◆ Work instructions: Your task is to restate word for word the lines in the material below, from the one with "ring tip: (80, 100)" up to and including the one with "pinky tip: (79, 122)". Do not carry over the pictures.

****************************************

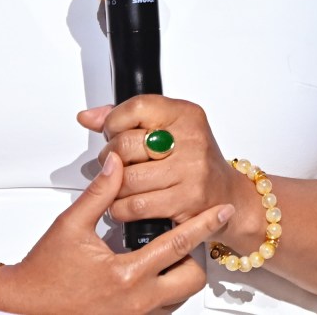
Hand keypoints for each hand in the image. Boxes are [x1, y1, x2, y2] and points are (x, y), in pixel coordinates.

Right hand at [0, 152, 234, 314]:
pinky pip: (162, 309)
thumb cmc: (46, 271)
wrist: (27, 301)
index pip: (178, 245)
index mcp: (126, 275)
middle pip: (191, 280)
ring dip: (180, 275)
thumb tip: (117, 164)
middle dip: (195, 257)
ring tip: (167, 254)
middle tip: (185, 236)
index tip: (219, 211)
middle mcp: (136, 301)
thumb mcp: (72, 225)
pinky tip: (151, 274)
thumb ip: (100, 193)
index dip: (202, 225)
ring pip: (180, 297)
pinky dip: (165, 291)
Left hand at [78, 97, 254, 239]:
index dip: (113, 122)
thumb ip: (127, 119)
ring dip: (112, 187)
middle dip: (109, 157)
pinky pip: (137, 205)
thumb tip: (88, 117)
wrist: (228, 197)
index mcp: (185, 114)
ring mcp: (191, 170)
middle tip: (113, 164)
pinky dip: (121, 208)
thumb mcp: (169, 129)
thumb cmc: (194, 162)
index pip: (136, 108)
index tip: (111, 132)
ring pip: (128, 179)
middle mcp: (191, 139)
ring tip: (117, 186)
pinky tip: (124, 204)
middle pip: (126, 145)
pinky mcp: (187, 201)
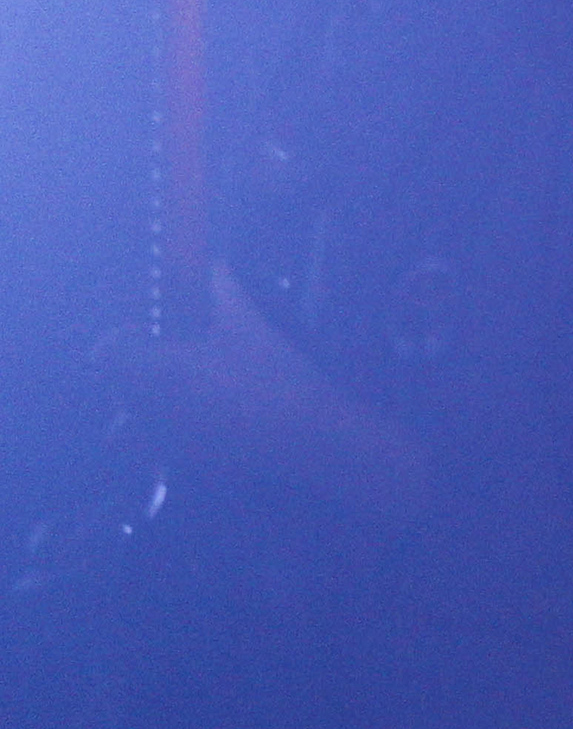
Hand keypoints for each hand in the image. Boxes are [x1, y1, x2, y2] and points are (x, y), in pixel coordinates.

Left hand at [92, 264, 432, 523]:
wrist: (309, 440)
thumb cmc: (276, 378)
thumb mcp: (251, 327)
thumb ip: (223, 291)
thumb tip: (214, 264)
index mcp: (159, 370)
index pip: (107, 353)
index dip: (120, 340)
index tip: (143, 331)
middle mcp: (151, 408)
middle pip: (120, 389)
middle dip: (137, 371)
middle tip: (173, 356)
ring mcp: (167, 440)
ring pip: (135, 421)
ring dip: (150, 404)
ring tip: (187, 392)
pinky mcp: (187, 464)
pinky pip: (163, 445)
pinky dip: (175, 431)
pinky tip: (211, 420)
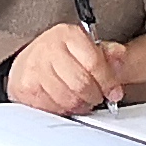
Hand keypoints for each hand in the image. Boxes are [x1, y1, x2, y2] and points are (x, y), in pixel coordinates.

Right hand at [5, 23, 145, 115]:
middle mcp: (49, 48)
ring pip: (67, 99)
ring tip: (80, 100)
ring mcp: (34, 68)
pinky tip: (64, 102)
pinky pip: (51, 109)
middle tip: (96, 98)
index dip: (108, 82)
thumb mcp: (87, 47)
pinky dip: (62, 110)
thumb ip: (107, 53)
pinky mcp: (25, 87)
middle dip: (94, 96)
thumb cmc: (59, 55)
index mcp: (68, 35)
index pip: (94, 63)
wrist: (28, 61)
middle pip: (81, 84)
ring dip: (79, 106)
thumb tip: (119, 55)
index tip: (114, 92)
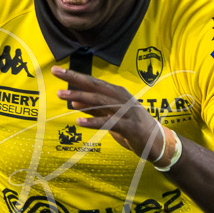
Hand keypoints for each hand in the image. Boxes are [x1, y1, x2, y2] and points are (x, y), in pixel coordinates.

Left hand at [53, 66, 167, 161]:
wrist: (157, 142)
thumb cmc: (131, 127)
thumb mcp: (110, 114)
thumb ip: (93, 108)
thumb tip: (73, 100)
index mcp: (117, 93)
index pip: (93, 81)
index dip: (75, 75)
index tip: (57, 70)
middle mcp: (121, 98)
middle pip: (95, 87)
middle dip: (75, 79)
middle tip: (56, 72)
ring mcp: (126, 112)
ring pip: (100, 102)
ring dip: (81, 97)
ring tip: (63, 96)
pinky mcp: (129, 127)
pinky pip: (109, 123)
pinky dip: (93, 122)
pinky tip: (79, 122)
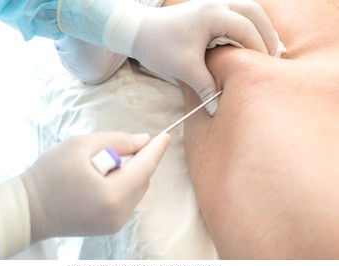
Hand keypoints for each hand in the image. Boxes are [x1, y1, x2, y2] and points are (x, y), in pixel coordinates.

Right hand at [20, 132, 169, 242]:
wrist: (28, 208)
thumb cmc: (50, 173)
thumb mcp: (81, 145)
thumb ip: (118, 141)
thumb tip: (143, 141)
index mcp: (112, 194)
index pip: (145, 167)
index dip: (156, 150)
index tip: (165, 136)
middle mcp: (119, 213)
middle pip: (143, 178)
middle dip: (135, 160)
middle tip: (108, 151)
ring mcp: (116, 223)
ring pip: (137, 189)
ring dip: (128, 173)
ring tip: (98, 168)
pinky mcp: (110, 227)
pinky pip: (127, 200)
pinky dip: (121, 185)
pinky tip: (99, 181)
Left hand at [130, 0, 277, 103]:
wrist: (138, 31)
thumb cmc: (159, 47)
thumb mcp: (184, 69)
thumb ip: (205, 87)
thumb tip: (217, 108)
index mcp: (213, 14)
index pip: (247, 30)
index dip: (259, 50)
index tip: (265, 69)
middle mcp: (217, 3)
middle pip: (255, 12)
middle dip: (267, 35)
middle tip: (273, 58)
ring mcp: (213, 2)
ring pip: (248, 9)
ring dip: (259, 27)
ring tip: (267, 49)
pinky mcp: (208, 8)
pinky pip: (237, 11)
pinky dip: (248, 25)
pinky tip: (249, 41)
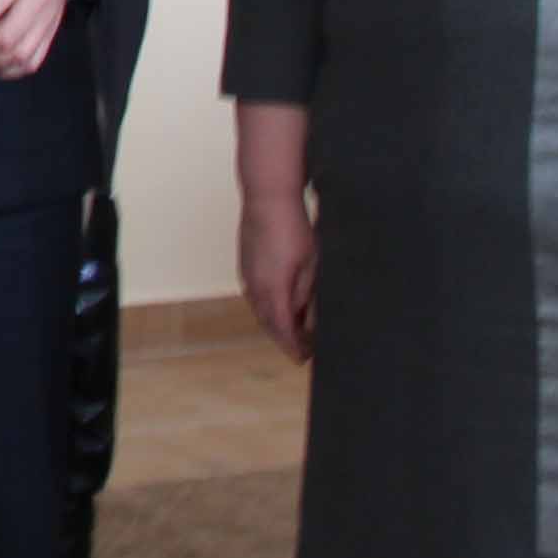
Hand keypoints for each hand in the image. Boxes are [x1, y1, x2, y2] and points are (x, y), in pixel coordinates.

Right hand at [241, 194, 317, 361]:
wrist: (268, 198)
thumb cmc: (294, 229)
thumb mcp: (312, 267)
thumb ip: (310, 298)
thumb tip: (312, 324)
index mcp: (273, 291)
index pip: (282, 330)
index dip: (293, 347)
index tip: (303, 359)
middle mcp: (254, 287)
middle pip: (268, 324)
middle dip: (285, 338)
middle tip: (304, 348)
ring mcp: (247, 275)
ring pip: (260, 310)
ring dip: (276, 323)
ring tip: (296, 327)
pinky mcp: (245, 265)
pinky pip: (255, 295)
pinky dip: (268, 307)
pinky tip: (281, 303)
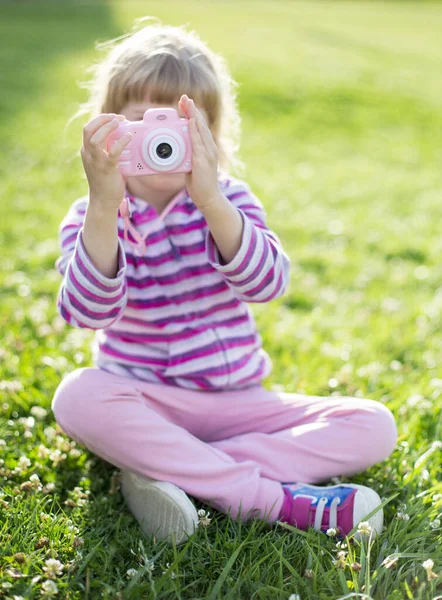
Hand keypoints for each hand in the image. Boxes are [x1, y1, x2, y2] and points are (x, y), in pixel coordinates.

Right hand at [80, 113, 131, 212]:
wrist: (103, 201)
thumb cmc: (106, 182)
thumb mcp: (103, 163)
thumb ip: (108, 151)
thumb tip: (123, 138)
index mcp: (86, 151)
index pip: (88, 128)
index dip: (101, 119)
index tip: (114, 117)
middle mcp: (88, 155)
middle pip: (88, 129)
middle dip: (102, 119)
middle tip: (118, 117)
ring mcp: (96, 162)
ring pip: (95, 138)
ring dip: (107, 127)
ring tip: (120, 123)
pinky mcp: (107, 169)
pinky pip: (112, 152)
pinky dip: (121, 142)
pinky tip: (129, 136)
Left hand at [178, 94, 221, 211]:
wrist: (209, 198)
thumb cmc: (200, 184)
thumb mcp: (191, 166)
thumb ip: (185, 156)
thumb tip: (174, 151)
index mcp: (207, 148)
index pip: (199, 127)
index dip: (192, 113)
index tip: (185, 103)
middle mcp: (209, 148)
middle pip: (201, 124)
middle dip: (192, 109)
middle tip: (184, 97)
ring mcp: (208, 154)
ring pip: (200, 130)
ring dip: (193, 116)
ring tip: (187, 104)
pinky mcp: (203, 161)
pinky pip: (198, 143)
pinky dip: (194, 131)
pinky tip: (191, 123)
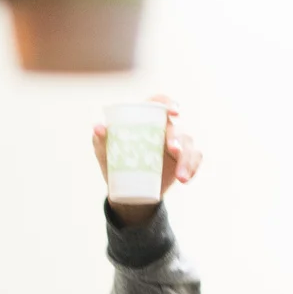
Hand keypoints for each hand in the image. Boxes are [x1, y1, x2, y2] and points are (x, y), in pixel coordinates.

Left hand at [93, 94, 203, 223]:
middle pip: (177, 126)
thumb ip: (100, 137)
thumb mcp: (104, 150)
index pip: (160, 103)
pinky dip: (193, 169)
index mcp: (147, 118)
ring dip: (187, 159)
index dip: (169, 103)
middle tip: (172, 149)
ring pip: (189, 144)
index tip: (172, 112)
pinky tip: (185, 179)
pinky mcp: (184, 160)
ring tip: (180, 176)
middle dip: (178, 136)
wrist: (126, 190)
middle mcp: (165, 128)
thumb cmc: (114, 161)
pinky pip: (195, 160)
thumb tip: (98, 127)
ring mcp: (177, 144)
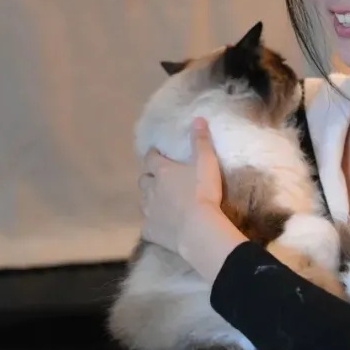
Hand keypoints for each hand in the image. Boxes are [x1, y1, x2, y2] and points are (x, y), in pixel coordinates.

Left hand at [138, 117, 223, 253]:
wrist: (198, 229)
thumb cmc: (203, 192)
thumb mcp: (206, 162)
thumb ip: (201, 141)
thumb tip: (197, 118)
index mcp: (163, 171)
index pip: (152, 158)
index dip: (153, 154)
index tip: (156, 153)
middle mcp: (151, 189)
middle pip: (144, 180)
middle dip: (149, 177)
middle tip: (157, 178)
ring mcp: (149, 211)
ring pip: (143, 202)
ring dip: (149, 199)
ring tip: (159, 201)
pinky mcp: (151, 231)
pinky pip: (148, 226)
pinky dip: (152, 224)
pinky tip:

****************************************

◆ Answer box:
ring tip: (80, 100)
ring mcp: (34, 68)
pinky tip: (64, 102)
pinky pip: (51, 109)
middle tip: (96, 98)
index dip: (108, 82)
thumb mcp: (87, 47)
pinky dip: (62, 110)
thumb ip: (107, 53)
pinky mcp: (25, 87)
middle dip: (94, 96)
thumb cmc: (59, 55)
index mcp: (68, 35)
index pip: (94, 63)
wrist: (28, 61)
middle pip: (81, 84)
ring dip: (79, 106)
thumb tip: (119, 55)
index tip: (114, 92)
Hand keypoints for each hand in the image. Boxes are [x1, y1, x2, y2] and points are (x, y), in pixel coordinates.

Left hand at [53, 66, 167, 161]:
wrist: (157, 142)
thumb cmc: (131, 127)
thumb mcp: (110, 114)
thumb ip: (93, 108)
thumb tip: (73, 100)
index mcp: (117, 93)
index pip: (93, 81)
index dip: (75, 75)
index tip: (57, 70)
middle mcp: (121, 98)
middle pip: (95, 87)
middle dip: (75, 79)
middle tip: (56, 72)
ring mcp: (126, 112)
ring pip: (100, 102)
ring dip: (81, 97)
ring tip: (63, 96)
pinky mcp: (129, 127)
pinky pip: (109, 123)
pinky dip: (93, 122)
pinky tip: (79, 122)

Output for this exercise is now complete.